Von 1996 bis 1998 leitete Claude Nicollier die Robotik-Gruppe für die Raumfähre und die Internationale Raumstation im Astronautenbüro bei der NASA/JSC, Houston.
Im August 1998 begann Claude Nicollier mit den Vorbereitungen zu seinem vierten Weltraumflug, der Mission STS-103 im November 1999. Während dieser dritten Mission zur Wartung des Weltraumteleskopes Spatial Hubble hat Nicollier zum ersten Mal die Raumfähre verlassen. Er installierte neue Systeme und Instrumente, um die Leistungsfähigkeit des Weltraumteleskopes zu erhöhen.

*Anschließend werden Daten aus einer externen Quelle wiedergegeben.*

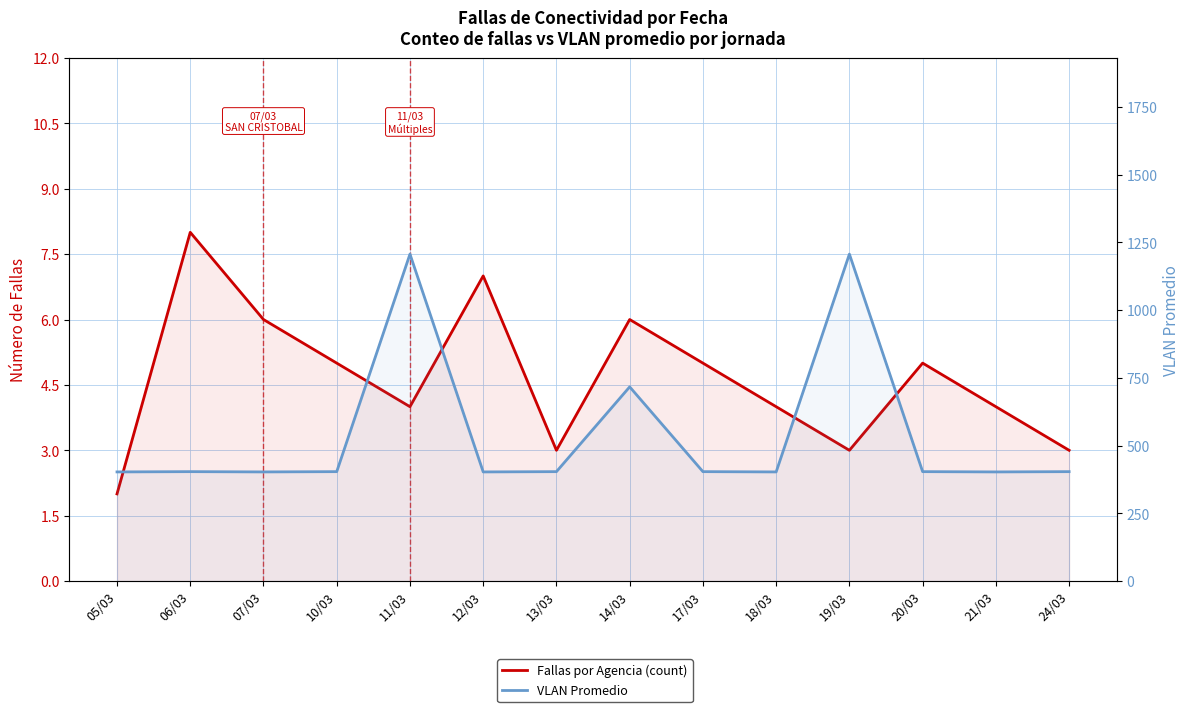

True or false: VLAN Promedio and Fallas por Agencia (count) intersect in this chart.

False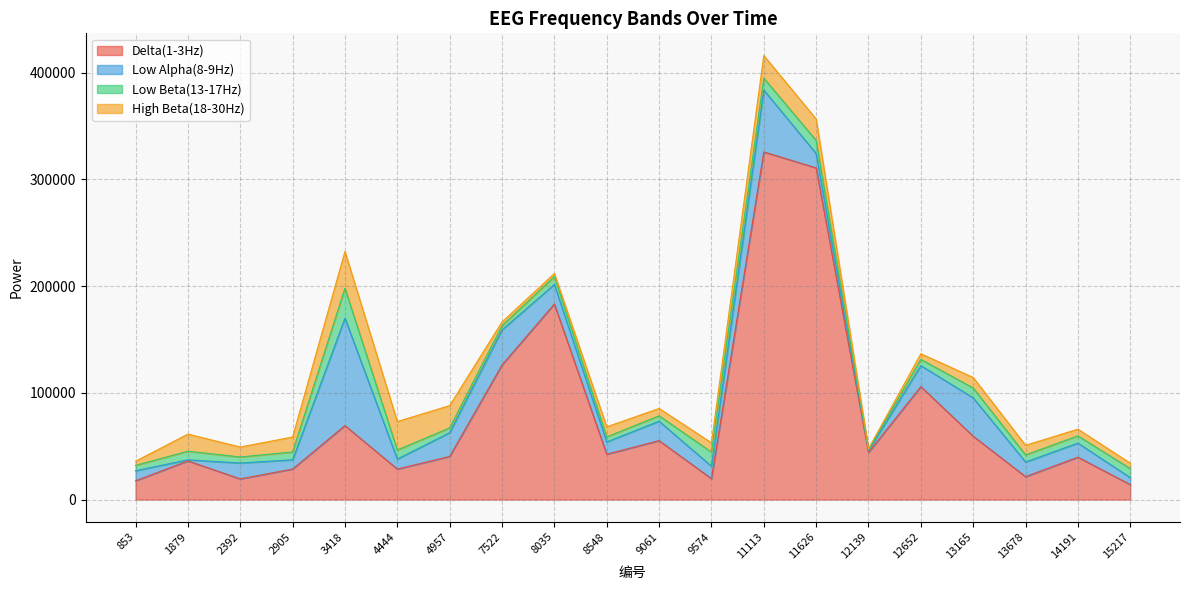

What is the spread (max minus min) of values at 13678?

14760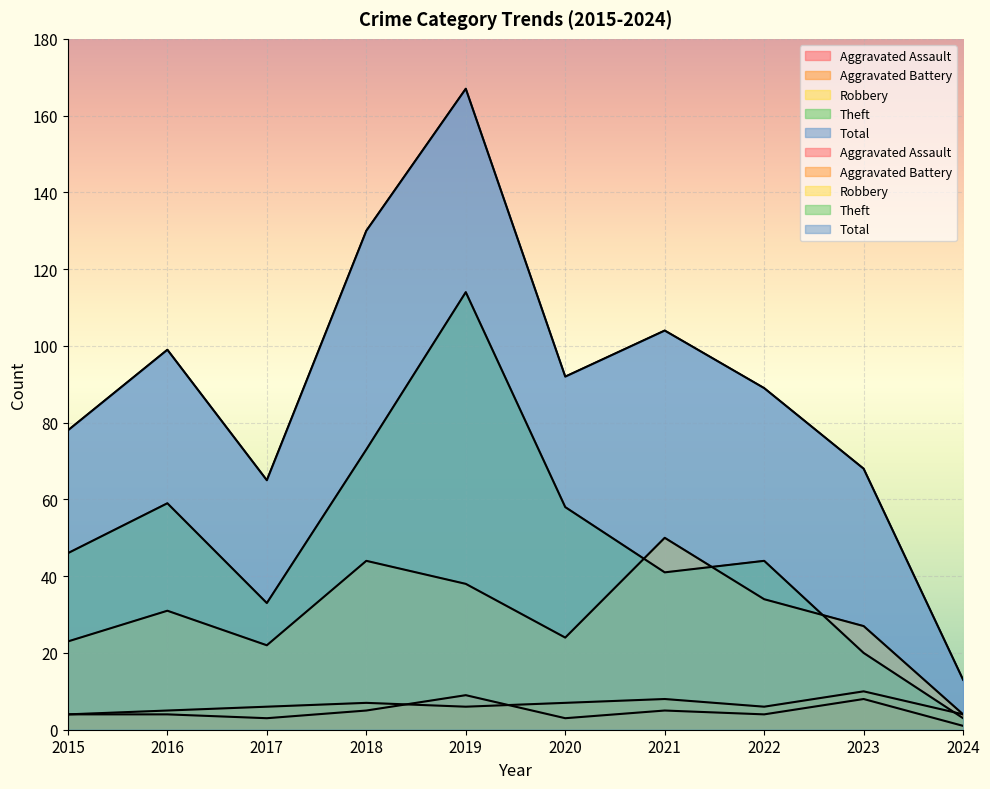

At which label does Robbery first exceed 31?

2018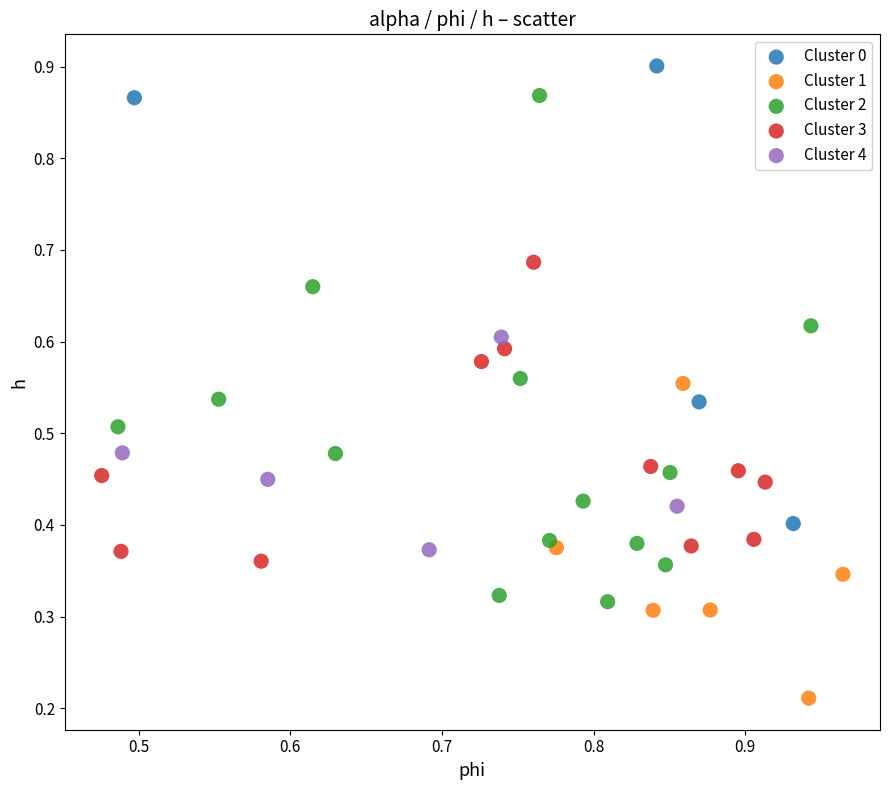

Which series contains the lowest Y value?

Cluster 1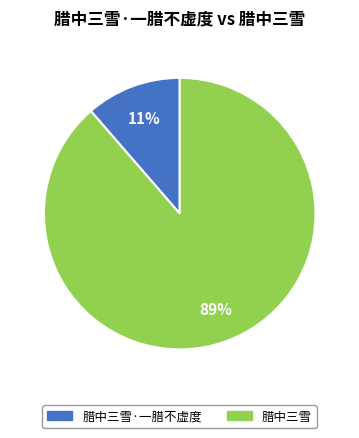

Which has a higher value, 腊中三雪 or 腊中三雪·一腊不虚度?

腊中三雪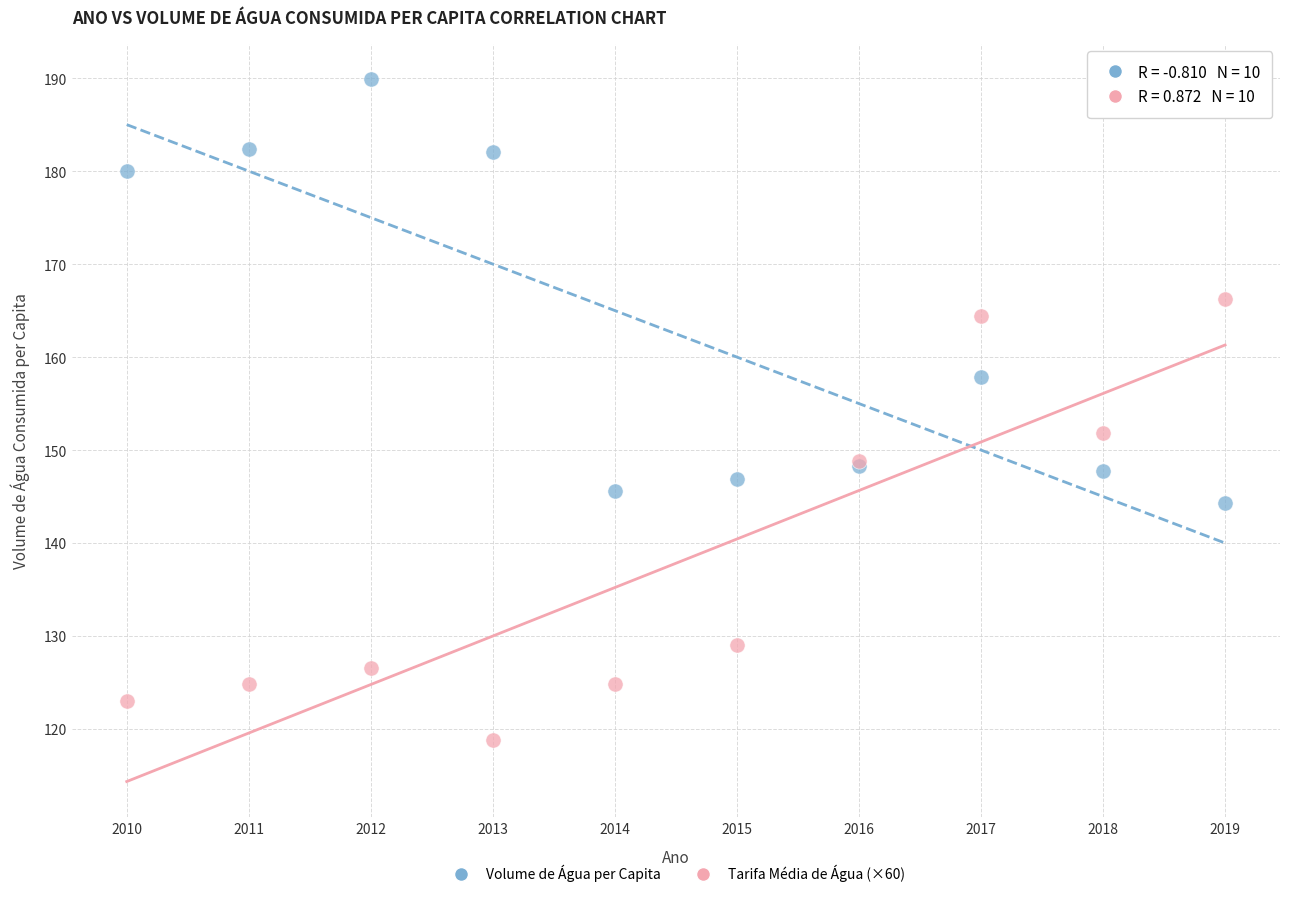

In the Tarifa Média de Água (×60) series, what Y value is closest to 142?

148.8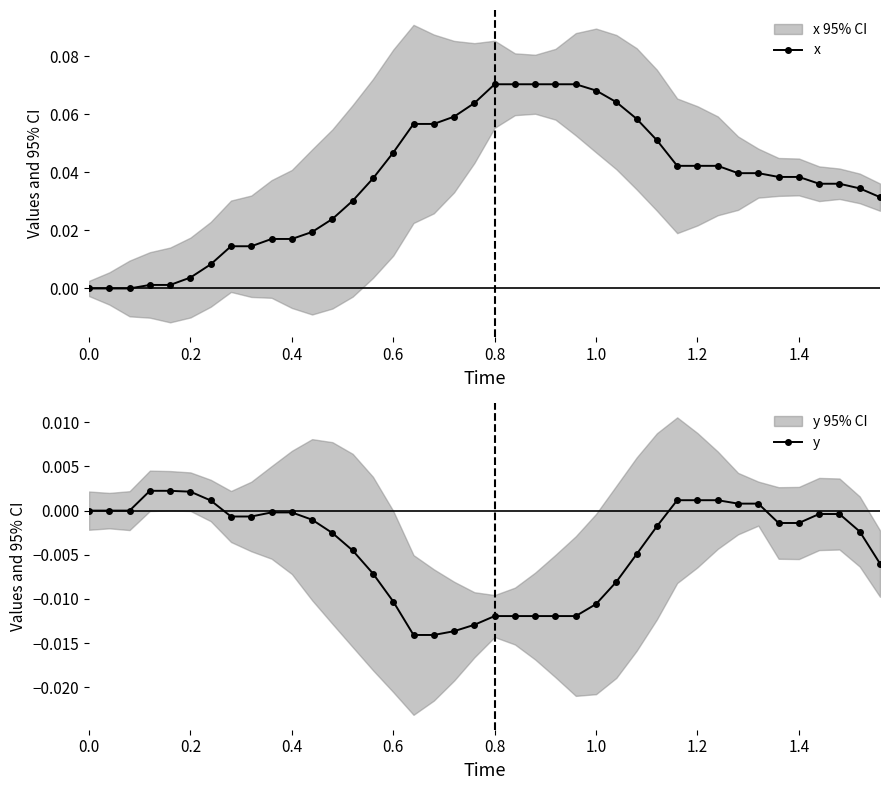

Is it true that x equals 0.0 at 0.8?

False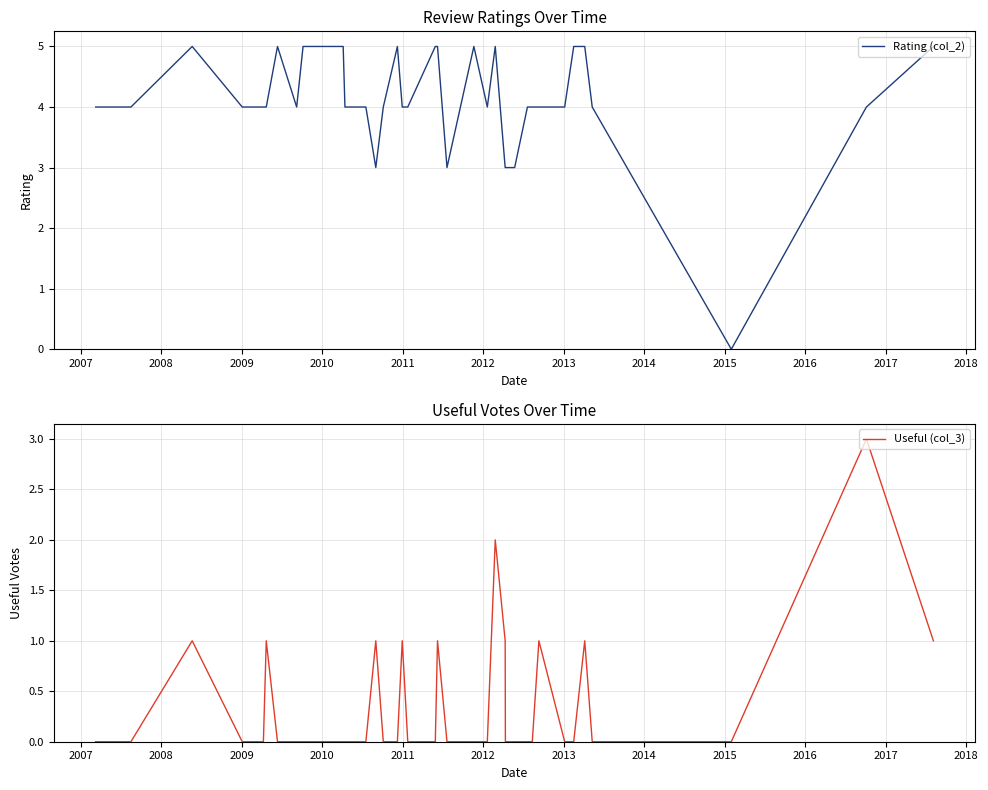

True or false: Rating (col_2) and Useful (col_3) cross at least once.

False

Nach vier Raumfahrtmissionen (1992: STS-46, 1993: STS-61, 1996: STS-75 und 1999: STS-103) kann Claude Nicollier auf über 1000 Stunden im Weltraum zurückblicken, darunter ein Weltraumspaziergang von 8 Stunden und 10 Minuten.
AUSZEICHNUNGEN:
Nach der Mission zur Wartung des Weltraumteleskopes erhielt Claude Nicollier die "Robert J. Collier Trophy 1993" der "National Aeronautic Association". Dieser Preis gilt als wichtigste Luftfahrts-Auszeichung in den Vereinigten Staaten. 1994 erhielt er die Silbermedaille der französischen "Académie nationale de l'air et de l'espace" und den Preis der Universität Lausanne. Darauf wurde er zum Doktor honoris causa der ETH Lausanne und der Universität Lausanne ernannt und erhielt anschliessend eine Professur an der ETH Lausanne. 1998 wurde er von der Einstein-Gesellschaft in Bern mit der Einstein-Medaille geehrt. Claude ist Ehrenprofessor an der EPFL, wo er immer noch unterrichtet. Er ist außerdem an Outreach-Aktivitäten in der Schweiz beteiligt.